I'm trying to save an XML file encoded as UTF-16 with cElementTree. This is the same project, but different than the DOCTYPE issue in: How to create <!DOCTYPE> with Python's cElementTree
I've learned that if I do not declare the encoding in the string, cElementTree will add it. So, the code is like this:
import xml.etree.cElementTree as ElementTree
from StringIO import StringIO
s = '<?xml version=\"1.0\" ?><!DOCTYPE tmx SYSTEM \"tmx14a.dtd\" ><tmx version=\"1.4a\" />'
tree = ElementTree.parse(StringIO(s)).getroot()
header = ElementTree.SubElement(tree,'header',{'adminlang': 'EN',})

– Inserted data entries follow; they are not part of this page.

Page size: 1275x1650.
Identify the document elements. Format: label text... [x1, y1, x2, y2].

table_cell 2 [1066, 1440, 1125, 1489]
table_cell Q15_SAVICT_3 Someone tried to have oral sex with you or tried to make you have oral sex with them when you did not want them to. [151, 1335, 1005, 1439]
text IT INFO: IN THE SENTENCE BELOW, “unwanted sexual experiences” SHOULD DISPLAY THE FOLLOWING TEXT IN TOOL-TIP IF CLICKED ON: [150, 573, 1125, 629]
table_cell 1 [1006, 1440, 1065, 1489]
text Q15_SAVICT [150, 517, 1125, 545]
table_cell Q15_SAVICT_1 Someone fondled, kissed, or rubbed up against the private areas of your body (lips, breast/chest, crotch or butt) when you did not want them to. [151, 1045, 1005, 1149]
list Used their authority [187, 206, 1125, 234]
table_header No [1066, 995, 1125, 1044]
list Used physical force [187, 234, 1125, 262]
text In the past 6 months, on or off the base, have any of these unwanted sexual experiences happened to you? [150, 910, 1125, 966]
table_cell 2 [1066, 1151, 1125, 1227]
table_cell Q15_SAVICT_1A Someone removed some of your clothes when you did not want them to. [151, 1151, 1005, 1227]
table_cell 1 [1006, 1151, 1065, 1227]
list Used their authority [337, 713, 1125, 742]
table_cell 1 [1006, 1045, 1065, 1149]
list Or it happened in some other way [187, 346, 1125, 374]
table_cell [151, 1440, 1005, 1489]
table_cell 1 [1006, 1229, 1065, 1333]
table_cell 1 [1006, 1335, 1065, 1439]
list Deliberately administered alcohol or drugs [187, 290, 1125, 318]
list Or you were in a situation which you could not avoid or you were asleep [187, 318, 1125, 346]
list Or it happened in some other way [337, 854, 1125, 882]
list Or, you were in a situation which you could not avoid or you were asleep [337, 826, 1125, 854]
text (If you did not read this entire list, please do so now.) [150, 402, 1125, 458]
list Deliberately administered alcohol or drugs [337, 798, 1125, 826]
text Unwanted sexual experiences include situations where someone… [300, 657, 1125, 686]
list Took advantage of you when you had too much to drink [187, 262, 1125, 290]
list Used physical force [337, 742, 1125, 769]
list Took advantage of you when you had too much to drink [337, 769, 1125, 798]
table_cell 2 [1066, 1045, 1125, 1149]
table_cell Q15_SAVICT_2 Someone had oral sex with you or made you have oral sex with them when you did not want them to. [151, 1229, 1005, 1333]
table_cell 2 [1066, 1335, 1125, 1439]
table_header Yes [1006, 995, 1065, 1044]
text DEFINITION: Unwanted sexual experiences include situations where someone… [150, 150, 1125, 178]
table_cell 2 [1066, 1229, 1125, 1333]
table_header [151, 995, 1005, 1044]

body = ElementTree.SubElement(tree,'body')
ElementTree.ElementTree(tree).write('myfile.tmx','UTF-16')
When I write the file with UTF-8, everthing's great. However, when I change to UTF-16, the text encoding is corrupted. It is also missing the required Byte Order Marker. When I try adding the BOM to the start of the string,
s = '\xFF\xFE<?xml version=\"1.0\"......
ElementTree reports the error "not well-formed (invalid token) line 1, column 1".
All the buffers are unicode data. How can I save to a UTF-16 XML file?